- **WHAT IS EXPECTED**
Rewrite every line of the data below as a numbered list, leaving out the blank lines.

RECORD EXCERPTS below:

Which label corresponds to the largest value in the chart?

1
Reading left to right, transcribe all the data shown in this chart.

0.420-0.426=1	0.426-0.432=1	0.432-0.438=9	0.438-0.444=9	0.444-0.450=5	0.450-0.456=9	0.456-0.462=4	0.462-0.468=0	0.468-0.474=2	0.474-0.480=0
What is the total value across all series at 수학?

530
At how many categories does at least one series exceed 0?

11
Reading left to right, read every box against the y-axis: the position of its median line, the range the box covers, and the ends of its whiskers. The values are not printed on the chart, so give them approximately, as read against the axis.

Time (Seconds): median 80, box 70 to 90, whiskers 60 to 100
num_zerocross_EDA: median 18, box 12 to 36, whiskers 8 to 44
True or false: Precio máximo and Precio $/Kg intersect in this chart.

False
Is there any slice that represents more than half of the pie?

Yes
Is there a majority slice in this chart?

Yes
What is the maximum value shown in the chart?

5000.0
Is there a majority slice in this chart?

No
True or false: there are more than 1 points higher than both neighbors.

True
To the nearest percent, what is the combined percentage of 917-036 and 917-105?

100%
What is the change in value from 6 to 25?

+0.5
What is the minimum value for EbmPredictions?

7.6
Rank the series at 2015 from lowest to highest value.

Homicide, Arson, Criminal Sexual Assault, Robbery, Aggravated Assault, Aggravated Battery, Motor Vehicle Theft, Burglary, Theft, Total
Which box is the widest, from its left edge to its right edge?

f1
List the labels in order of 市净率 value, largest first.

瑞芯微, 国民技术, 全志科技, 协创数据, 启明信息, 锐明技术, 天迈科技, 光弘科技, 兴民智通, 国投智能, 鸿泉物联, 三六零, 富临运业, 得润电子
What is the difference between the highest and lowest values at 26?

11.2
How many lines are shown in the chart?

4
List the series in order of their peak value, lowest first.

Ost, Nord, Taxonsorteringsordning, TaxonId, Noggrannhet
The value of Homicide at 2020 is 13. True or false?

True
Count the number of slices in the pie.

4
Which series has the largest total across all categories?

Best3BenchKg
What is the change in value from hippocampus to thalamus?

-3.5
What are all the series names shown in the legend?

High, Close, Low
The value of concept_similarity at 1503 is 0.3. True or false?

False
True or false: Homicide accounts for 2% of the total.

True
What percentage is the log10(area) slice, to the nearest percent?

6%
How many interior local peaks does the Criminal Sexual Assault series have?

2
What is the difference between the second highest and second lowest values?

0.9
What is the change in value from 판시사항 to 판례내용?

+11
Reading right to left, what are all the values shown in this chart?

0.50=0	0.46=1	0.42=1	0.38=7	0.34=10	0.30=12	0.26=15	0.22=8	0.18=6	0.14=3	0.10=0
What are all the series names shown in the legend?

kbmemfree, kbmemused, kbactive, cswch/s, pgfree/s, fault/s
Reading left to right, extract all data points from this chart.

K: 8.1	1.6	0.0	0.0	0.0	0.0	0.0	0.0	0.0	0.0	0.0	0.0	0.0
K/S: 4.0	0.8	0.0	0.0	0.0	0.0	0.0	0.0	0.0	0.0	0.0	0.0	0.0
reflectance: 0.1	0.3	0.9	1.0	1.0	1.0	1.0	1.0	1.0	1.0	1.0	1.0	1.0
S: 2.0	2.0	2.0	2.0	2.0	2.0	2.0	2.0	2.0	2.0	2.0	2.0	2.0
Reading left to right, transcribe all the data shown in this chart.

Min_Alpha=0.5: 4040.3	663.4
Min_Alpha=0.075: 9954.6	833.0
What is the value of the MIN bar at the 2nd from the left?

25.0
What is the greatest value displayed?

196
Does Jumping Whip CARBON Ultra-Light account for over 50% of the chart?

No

End of RECORD EXCERPTS.

- **SOLUTION TO THE PROBLEM**
1. Which label corresponds to the largest value in the chart?
2. 1
3. Reading left to right, transcribe all the data shown in this chart.
4. 0.420-0.426=1	0.426-0.432=1	0.432-0.438=9	0.438-0.444=9	0.444-0.450=5	0.450-0.456=9	0.456-0.462=4	0.462-0.468=0	0.468-0.474=2	0.474-0.480=0
5. What is the total value across all series at 수학?
6. 530
7. At how many categories does at least one series exceed 0?
8. 11
9. Reading left to right, read every box against the y-axis: the position of its median line, the range the box covers, and the ends of its whiskers. The values are not printed on the chart, so give them approximately, as read against the axis.
10. Time (Seconds): median 80, box 70 to 90, whiskers 60 to 100
11. num_zerocross_EDA: median 18, box 12 to 36, whiskers 8 to 44
12. True or false: Precio máximo and Precio $/Kg intersect in this chart.
13. False
14. Is there any slice that represents more than half of the pie?
15. Yes
16. Is there a majority slice in this chart?
17. Yes
18. What is the maximum value shown in the chart?
19. 5000.0
20. Is there a majority slice in this chart?
21. No
22. True or false: there are more than 1 points higher than both neighbors.
23. True
24. To the nearest percent, what is the combined percentage of 917-036 and 917-105?
25. 100%
26. What is the change in value from 6 to 25?
27. +0.5
28. What is the minimum value for EbmPredictions?
29. 7.6
30. Rank the series at 2015 from lowest to highest value.
31. Homicide, Arson, Criminal Sexual Assault, Robbery, Aggravated Assault, Aggravated Battery, Motor Vehicle Theft, Burglary, Theft, Total
32. Which box is the widest, from its left edge to its right edge?
33. f1
34. List the labels in order of 市净率 value, largest first.
35. 瑞芯微, 国民技术, 全志科技, 协创数据, 启明信息, 锐明技术, 天迈科技, 光弘科技, 兴民智通, 国投智能, 鸿泉物联, 三六零, 富临运业, 得润电子
36. What is the difference between the highest and lowest values at 26?
37. 11.2
38. How many lines are shown in the chart?
39. 4
40. List the series in order of their peak value, lowest first.
41. Ost, Nord, Taxonsorteringsordning, TaxonId, Noggrannhet
42. The value of Homicide at 2020 is 13. True or false?
43. True
44. Count the number of slices in the pie.
45. 4
46. Which series has the largest total across all categories?
47. Best3BenchKg
48. What is the change in value from hippocampus to thalamus?
49. -3.5
50. What are all the series names shown in the legend?
51. High, Close, Low
52. The value of concept_similarity at 1503 is 0.3. True or false?
53. False
54. True or false: Homicide accounts for 2% of the total.
55. True
56. What percentage is the log10(area) slice, to the nearest percent?
57. 6%
58. How many interior local peaks does the Criminal Sexual Assault series have?
59. 2
60. What is the difference between the second highest and second lowest values?
61. 0.9
62. What is the change in value from 판시사항 to 판례내용?
63. +11
64. Reading right to left, what are all the values shown in this chart?
65. 0.50=0	0.46=1	0.42=1	0.38=7	0.34=10	0.30=12	0.26=15	0.22=8	0.18=6	0.14=3	0.10=0
66. What are all the series names shown in the legend?
67. kbmemfree, kbmemused, kbactive, cswch/s, pgfree/s, fault/s
68. Reading left to right, extract all data points from this chart.
69. K: 8.1	1.6	0.0	0.0	0.0	0.0	0.0	0.0	0.0	0.0	0.0	0.0	0.0
70. K/S: 4.0	0.8	0.0	0.0	0.0	0.0	0.0	0.0	0.0	0.0	0.0	0.0	0.0
71. reflectance: 0.1	0.3	0.9	1.0	1.0	1.0	1.0	1.0	1.0	1.0	1.0	1.0	1.0
72. S: 2.0	2.0	2.0	2.0	2.0	2.0	2.0	2.0	2.0	2.0	2.0	2.0	2.0
73. Reading left to right, transcribe all the data shown in this chart.
74. Min_Alpha=0.5: 4040.3	663.4
75. Min_Alpha=0.075: 9954.6	833.0
76. What is the value of the MIN bar at the 2nd from the left?
77. 25.0
78. What is the greatest value displayed?
79. 196
80. Does Jumping Whip CARBON Ultra-Light account for over 50% of the chart?
81. No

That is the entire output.